While some of the EB-5 regional centers are large and appear to be engaged in legitimate investments, upon close examination of the entire list, almost a third of the centers appear to be dubious, one-person shops with “CEOs” who have generic e-mails ending in “gmail,” “hotmail” or “yahoo.”
At least 43 centers do not even have a website, 11 have no contact information, and of those regional center websites that are active, many are either barely legible or not written in English. Interestingly, some of the regional centers are actually immigration attorney websites.
The large regional centers offer foreign investors a range of investment options including hotel, resort and shopping center developments. The small regional centers offer green cards in exchange for investing in everything from house foreclosures to vitamin supplements.
Feeling suspicious? Congress should be, too.
And for further intrigue, why does USCIS regard a “person residing in the United States under suspension of deportation” as an officially qualifying employee of the EB-5 program?

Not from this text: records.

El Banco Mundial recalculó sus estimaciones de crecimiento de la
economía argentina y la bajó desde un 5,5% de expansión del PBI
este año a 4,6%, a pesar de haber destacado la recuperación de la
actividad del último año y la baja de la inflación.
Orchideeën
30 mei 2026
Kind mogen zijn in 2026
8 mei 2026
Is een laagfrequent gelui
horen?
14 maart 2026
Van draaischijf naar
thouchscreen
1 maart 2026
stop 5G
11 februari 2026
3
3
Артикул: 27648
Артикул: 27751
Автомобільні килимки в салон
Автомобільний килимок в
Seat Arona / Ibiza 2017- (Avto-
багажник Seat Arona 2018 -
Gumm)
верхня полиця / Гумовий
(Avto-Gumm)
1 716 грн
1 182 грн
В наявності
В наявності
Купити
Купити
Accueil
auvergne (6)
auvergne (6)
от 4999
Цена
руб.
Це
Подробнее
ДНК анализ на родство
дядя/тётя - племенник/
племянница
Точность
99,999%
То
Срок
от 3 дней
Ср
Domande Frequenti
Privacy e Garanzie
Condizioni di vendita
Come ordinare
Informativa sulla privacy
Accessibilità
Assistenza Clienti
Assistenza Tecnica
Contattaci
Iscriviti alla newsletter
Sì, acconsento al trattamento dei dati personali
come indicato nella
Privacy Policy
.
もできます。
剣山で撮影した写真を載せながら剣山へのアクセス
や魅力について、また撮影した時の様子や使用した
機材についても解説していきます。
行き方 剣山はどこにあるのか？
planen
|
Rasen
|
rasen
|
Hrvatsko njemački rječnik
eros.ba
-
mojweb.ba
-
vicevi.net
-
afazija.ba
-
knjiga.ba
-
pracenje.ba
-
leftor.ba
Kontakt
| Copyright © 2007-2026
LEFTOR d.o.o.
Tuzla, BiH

Ten illegal aliens whose deportation has been put on hold – which is happening every day under Obama’s new administrative amnesty policies – seems to perfectly satisfy the requirement to create ten jobs.
The con man’s dilemma of getting the first person’s money in order to entice others is potentially solved with EB-5. The initial foreign investor’s infusion of cash appears to be used as a means by the “middleman” to solicit additional individuals, businesses and government municipalities to finance various, and possibly fraudulent, investment schemes.
Fraud and abuse has already happened and the conditions are ripe for more instances. One such California venture which received millions in EB-5 funding was the El Monte Transit Village project, an authorized EB-5 Regional Center.
The FBI is investigating how this project received federal, state and city money to develop 65 acres of housing, offices and stores at a cost of $1 billion. The company declared bankruptcy and the owners are being accused of fraud, embezzlement and theft. Another EB-5 regional center, Mamtek in Moberly, Missouri left the town on the hook for $39 million and the state holding another $17.6 million in debt as a result of the project going sour.
The fictional old West character Walter Scott once yelped, “There’s gold in them thar hills.” But he was also a con man who led people to a mine that didn’t actually exist. Something is glittering that may not be gold and it’s high time for Congress to investigate who the true beneficiaries are of the EB-5 program.
Better yet, Congress should shut down the program and devise a rational, skilled-based legal immigration policy. Then many of the people buying their way in with EB-5s might otherwise qualify as skilled immigrants.
Bob Dane is Communications Director at the Federation for American Immigration Reform. Kristen Williamson is Communications Assistant at FAIR.